Поделиться через


Stream Analytics: batching events and trigger on "last"

For a side project, I had to write a few Azure Stream Analytics queries. Not being a SQL -- let alone Stream Analytics -- person, it required some effort and substantial assistance. Hope it helps. 

The goal of this first query is to collect all incoming events from an eventhub over a duration of 10 seconds and then forward the collection to another eventhub as output. 

 SELECT i1.Id, Collect() as messages
INTO output
FROM input 
group by i1.id, SessionWindow(second, 10, 15)

The second one is a bit more interesting. The purpose is to wait for a “last” event in a stream. If no event with a specific ID arrives within 15 seconds, the query needs to trigger an output.
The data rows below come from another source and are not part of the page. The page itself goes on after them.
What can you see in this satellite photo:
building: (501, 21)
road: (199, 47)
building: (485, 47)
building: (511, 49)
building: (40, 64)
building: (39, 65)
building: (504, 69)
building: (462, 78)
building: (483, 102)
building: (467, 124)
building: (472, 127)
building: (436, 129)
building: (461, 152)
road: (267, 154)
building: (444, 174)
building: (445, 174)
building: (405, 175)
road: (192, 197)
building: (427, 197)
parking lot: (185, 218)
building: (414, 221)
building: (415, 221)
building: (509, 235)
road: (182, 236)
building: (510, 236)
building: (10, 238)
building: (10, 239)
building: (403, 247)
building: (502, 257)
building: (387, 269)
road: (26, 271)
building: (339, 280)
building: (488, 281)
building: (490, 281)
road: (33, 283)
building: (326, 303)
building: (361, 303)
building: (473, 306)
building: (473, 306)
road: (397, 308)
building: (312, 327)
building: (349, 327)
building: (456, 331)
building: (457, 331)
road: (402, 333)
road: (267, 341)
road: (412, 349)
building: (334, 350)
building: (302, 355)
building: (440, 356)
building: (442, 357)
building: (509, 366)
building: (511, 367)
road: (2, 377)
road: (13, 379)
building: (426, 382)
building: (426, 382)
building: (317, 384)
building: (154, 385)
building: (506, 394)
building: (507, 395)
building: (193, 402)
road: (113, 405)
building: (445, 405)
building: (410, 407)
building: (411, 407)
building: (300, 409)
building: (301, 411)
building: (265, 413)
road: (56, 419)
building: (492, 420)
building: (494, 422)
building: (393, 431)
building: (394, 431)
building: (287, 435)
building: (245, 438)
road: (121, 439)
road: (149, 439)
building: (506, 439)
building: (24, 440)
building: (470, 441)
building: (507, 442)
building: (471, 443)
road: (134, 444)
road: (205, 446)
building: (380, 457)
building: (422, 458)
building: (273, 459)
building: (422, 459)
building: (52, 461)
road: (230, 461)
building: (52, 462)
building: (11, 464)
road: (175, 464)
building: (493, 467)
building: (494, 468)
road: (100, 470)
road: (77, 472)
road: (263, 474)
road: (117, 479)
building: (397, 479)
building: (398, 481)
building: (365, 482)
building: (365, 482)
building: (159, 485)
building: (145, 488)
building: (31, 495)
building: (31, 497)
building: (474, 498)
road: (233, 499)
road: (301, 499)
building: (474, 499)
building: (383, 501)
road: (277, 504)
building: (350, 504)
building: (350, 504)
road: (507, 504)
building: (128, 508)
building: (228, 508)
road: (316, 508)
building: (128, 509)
Here it is:

 SELECT i1.Id, i1.EventEnqueuedUtcTime as t
into output
FROM Input as i1 TIMESTAMP BY EventEnqueuedUtcTime
LEFT outer JOIN Input as i2 TIMESTAMP BY EventEnqueuedUtcTime
ON i1.Id = i2.Id 
AND DATEDIFF(second,i1,i2) BETWEEN 0 AND 15
and i2.EventEnqueuedUtcTime > i1.EventEnqueuedUtcTime
WHERE i2 IS NULL

There is something counter intuitive about the last line, but it works beautifully. It is important to put the time comparison in the ON clause and not in the WHERE clause. In the last case, you won't get any output.